Como el terrorismo ocupa un lugar subalterno, considero que la cuestión clave no está tanto en esas coordenadas como en la propia concepción del nacionalismo que defienden los autores. Puede admitirse con ciertas reservas el "paradigma modernista", según el cual el nacionalismo es sólo un proyecto decimonónico y "la identidad etno-patriótica" no es estrictamente nacional. Según eso España como nación no existiría en el siglo XV sino desde la guerra napoleónica. Aun dando por buena esa estimación, el problema está en el uso ulterior del concepto de nacionalismo como sinónimo de "interés nacional", pues toda acción de gobierno se convierte per se en nacionalista, desde la reivindicación de Gibraltar hasta la preferencia por inmigrantes de habla hispana, pasando por la defensa del castellano y la influencia en Latinoamérica (y en este caso hasta paternalista y neofranquista, p. 326).
Así, en esa línea, resultaría que, como dicen catalanistas y vasquistas, todos seríamos nacionalistas, de grado o por fuerza. Ser español equivaldría a ser nacionalista español, aunque fuera un "nacionalismo banal" de paella y tortilla de patatas. Desde esa perspectiva, el nacionalismo español gozaría de magnífica salud, afirmación que luego se contradice al reconocerse que en términos internacionales las encuestas detectan "una relativa ausencia de nacionalismo español entre los españoles" (p. 18).

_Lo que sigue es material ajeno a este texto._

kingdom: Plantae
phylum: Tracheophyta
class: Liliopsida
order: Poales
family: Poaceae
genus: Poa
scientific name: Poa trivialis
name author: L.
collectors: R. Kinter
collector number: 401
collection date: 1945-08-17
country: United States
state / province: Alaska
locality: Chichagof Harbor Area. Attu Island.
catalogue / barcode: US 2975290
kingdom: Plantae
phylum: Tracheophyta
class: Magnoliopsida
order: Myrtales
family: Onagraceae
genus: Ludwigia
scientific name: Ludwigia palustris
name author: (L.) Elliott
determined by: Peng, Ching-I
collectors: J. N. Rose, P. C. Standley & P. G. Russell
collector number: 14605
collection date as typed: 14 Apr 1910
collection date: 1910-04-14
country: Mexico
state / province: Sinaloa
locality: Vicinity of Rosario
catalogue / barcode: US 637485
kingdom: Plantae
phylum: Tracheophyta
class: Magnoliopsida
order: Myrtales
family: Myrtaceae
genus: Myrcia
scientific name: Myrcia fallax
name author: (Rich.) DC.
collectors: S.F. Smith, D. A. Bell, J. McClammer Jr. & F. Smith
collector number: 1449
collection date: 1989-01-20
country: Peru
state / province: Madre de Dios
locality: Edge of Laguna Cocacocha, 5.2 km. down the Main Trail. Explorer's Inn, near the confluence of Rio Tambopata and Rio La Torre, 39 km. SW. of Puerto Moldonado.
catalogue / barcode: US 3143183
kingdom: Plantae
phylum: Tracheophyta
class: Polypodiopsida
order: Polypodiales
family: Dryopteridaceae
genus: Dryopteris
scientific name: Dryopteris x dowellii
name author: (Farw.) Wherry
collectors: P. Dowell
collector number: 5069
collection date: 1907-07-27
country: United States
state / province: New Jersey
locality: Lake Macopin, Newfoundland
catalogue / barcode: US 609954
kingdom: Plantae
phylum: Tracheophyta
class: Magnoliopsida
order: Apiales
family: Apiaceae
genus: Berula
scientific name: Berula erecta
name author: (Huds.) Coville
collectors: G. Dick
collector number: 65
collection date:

Fuerte o no, el gran problema del nacionalismo español sería la ausencia de un gran mito fundacional, un déficit que luego tendría su traslación en otros ámbitos, como la admisión de símbolos compartidos.
España diverge históricamente del modelo francés. Aquí, frente al jacobinismo, se asocia progresismo con descentralización. Sin embargo, la peculiaridad española actual no derivaría tanto de la historia lejana como del franquismo que, con su obsesión centralizadora, desataría posteriormente la fiebre autonómica como ingrediente esencial de la democracia. El problema, ya asentado un régimen de libertades, es cómo hacer compatible la solidaridad interregional con la carrera competencial de los gobiernos autónomos, que amenaza -en palabras de alguien tan poco sospechoso de alarmismo como Juan Luis Cebrián- con retrotraernos a las "taifas medievales" (p. 129). Balfour y Quiroga critican la inexistencia de mecanismos que impliquen a las autonomías en la gobernación del Estado. Con todo, se muestran optimistas sobre el futuro inmediato -yo diría que demasiado, porque tienden a minusvalorar las fuerzas centrífugas-; consideran que, pese a los problemas objetivos, España terminará reiventándose en un nuevo modelo, más abierto y flexible, que suponga "el paso de la nacionalidad a la ciudadanía" (p. 364).